Yep Dustin you have figured out women! We do put too much drama in waxing and as long as we are at it how about too much drama in PMS, child bearing, and of course menopause too :rofl: :rofl: :rofl:
Wow and you came to this conclusion by having your eyebrows waxed! :rofl:
 
Stardust said:
Yep Dustin you have figured out women! We do put too much drama in waxing and as long as we are at it how about too much drama in PMS, child bearing, and of course menopause too :rofl: :rofl: :rofl:
Wow and you came to this conclusion by having your eyebrows waxed! :rofl:
haha, i tell ya, i should go take the test to be a certified genius ;-)

(although if my friend was my only reference for pain tolerance among women... claiming a 10 out of 10 on the pain scale for a sore throat and going to the ER, then giving up and leaving when she got tired of waiting... it would definitely set a rather poor precedent for the rest of women out there)

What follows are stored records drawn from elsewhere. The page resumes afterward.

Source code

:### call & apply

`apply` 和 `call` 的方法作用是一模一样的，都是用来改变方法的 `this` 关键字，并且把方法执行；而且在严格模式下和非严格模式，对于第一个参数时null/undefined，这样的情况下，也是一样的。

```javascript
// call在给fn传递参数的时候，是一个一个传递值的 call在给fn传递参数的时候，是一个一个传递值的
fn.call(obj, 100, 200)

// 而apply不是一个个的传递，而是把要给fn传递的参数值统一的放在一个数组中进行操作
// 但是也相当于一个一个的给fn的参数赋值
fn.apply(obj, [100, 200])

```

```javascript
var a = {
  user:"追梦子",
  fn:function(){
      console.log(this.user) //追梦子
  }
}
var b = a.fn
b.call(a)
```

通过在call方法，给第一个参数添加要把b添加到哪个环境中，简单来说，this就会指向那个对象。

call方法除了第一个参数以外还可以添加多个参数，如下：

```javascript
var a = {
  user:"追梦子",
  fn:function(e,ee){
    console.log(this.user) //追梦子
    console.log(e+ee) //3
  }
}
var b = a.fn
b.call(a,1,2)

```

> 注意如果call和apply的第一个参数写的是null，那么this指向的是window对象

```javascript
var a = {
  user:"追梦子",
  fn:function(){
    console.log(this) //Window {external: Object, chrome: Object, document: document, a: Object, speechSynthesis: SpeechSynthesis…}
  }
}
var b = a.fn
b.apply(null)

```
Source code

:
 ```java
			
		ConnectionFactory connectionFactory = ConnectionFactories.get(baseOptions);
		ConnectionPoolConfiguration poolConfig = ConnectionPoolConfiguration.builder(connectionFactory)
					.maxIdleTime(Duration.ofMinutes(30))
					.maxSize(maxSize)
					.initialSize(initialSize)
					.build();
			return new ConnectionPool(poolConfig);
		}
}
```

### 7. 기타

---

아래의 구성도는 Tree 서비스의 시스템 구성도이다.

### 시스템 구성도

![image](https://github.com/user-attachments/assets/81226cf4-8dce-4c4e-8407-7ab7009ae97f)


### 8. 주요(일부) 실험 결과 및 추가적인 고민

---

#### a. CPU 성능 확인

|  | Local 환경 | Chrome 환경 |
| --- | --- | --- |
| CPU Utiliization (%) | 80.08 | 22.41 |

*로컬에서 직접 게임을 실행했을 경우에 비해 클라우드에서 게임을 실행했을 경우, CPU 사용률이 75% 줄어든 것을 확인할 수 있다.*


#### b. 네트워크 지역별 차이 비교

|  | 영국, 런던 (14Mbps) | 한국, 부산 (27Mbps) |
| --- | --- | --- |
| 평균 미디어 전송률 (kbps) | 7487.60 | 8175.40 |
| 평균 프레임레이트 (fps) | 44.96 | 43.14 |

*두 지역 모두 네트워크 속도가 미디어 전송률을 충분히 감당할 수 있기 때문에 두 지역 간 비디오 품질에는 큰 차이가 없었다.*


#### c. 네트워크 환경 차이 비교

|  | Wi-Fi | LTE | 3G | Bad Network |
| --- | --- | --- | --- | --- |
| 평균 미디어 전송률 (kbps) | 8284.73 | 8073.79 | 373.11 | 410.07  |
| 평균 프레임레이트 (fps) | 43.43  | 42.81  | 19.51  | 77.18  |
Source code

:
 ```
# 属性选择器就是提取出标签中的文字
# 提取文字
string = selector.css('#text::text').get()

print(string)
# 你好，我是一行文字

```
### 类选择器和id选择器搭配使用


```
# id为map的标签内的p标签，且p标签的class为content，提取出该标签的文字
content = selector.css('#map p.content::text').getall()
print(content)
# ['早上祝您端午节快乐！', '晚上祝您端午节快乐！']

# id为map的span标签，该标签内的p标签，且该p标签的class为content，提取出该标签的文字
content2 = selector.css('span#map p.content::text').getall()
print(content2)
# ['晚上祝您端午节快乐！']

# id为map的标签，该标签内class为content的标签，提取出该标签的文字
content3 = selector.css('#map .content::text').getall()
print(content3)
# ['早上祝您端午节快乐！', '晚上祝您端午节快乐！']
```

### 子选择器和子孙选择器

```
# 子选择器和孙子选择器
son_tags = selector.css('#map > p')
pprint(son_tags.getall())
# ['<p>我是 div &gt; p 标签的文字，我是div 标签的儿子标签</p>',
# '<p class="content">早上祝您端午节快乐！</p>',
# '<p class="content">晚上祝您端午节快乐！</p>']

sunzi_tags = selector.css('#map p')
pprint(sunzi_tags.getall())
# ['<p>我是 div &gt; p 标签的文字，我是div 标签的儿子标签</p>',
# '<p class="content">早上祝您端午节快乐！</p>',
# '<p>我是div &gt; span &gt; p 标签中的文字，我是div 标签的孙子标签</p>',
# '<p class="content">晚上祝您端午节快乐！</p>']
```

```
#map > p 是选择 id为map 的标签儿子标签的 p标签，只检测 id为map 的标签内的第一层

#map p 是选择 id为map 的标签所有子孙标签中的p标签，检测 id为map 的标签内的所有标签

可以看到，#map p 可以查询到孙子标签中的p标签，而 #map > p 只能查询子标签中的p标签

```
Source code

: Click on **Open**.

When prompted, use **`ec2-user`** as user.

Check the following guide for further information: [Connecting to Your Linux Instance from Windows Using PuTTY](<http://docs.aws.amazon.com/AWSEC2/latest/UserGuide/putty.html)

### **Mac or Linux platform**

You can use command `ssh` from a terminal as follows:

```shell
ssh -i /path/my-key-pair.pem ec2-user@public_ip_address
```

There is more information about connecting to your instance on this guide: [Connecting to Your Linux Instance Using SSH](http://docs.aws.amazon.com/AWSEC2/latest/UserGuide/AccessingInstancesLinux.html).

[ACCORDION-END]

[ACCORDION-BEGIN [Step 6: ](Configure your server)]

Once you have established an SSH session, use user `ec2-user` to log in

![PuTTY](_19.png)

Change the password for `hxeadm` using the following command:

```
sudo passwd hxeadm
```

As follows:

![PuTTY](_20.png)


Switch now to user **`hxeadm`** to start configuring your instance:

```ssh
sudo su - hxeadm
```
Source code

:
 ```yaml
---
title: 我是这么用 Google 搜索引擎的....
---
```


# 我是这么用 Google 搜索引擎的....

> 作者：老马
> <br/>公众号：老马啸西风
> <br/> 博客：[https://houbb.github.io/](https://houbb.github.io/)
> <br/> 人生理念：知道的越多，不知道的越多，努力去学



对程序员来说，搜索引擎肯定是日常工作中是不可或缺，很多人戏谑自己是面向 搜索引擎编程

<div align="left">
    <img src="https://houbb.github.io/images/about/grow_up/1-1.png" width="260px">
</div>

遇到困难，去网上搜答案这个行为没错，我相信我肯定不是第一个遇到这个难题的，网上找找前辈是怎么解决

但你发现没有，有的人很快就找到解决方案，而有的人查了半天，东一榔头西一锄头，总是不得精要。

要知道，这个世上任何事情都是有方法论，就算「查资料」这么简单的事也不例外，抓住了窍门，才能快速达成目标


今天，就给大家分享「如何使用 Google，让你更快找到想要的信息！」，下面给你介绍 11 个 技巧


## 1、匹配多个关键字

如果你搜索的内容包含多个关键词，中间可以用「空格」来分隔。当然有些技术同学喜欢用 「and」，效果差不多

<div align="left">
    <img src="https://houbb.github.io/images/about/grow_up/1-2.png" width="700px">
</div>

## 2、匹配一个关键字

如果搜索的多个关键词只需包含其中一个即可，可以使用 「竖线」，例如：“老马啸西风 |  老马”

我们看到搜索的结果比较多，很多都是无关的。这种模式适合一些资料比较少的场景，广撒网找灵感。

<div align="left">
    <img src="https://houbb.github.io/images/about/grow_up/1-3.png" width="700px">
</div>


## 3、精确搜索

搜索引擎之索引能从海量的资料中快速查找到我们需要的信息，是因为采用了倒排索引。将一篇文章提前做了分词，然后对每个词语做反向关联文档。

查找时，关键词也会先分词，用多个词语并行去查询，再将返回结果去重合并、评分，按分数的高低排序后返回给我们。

us guys are simple, give us a tv sporting event, a beer and a snake to play with, and we're set. most guys i know would have to be on their death bed to go to the hospital, or really to even see a regular doc.

it's funny you should mention childbirth. from what ive heard, the pain level is very similar to that of kidney stones. if that's the case, i almost want to get some, and see how bad it really is :p don't mind me, i just get a bit annoyed with my friend constantly crying wolf...
 
LOL Dustin just having fun with you, glad you saw that :)
And yeah some females can be more dramatic then others, then again I have seen some men who just KNEW they were going to die from a cold lol
 
Laura Fopiano said:
Yeah, I'm still trying to convince Bryon to let me wax him :dgrin:

You would die from a crack overdose trying to smoke enough to even remotely think your gluing paper to my butt and yanking it off. :ack2:
 
BryonsBoas said:
You would die from a crack overdose trying to smoke enough to even remotely think your gluing paper to my butt and yanking it off. :ack2:

Bryon, I think you might be revealing a little too much information here. I imagined the offending hair was on your chest. Now I have a mental picture which is much less pleasant!
 
jsrocket said:
Bryon, I think you might be revealing a little too much information here. I imagined the offending hair was on your chest. Now I have a mental picture which is much less pleasant!
BWAHAHAHAHAHA and your assessment would be correct Jim!!! Hence my want to remove the "offenders" Guess I could start with a weed whacker and then move to cold wax:rofl: :rofl: :rofl: :rofl:
 
Laura Fopiano said:
BWAHAHAHAHAHA and your assessment would be correct Jim!!! Hence my want to remove the "offenders" Guess I could start with a weed whacker and then move to cold wax:rofl: :rofl: :rofl: :rofl:

OMG the mental visions in my mind, TAKE THEM AWAY! :rofl: :rofl:
 
Stardust said:
OMG the mental visions in my mind, TAKE THEM AWAY! :rofl: :rofl:
Shhh my child, now, close your eyes, deep breath, hold it, gently rub your ear lobes, exhale...wooo saaaaa, again, deep breath, hold it, hold it, exhale....wooo saaaaa. Now isn't that better???



Ah jeez who am I kidding...AHAHAHAHAHAHAHA pretty nasty huh??? AHAHAHA!!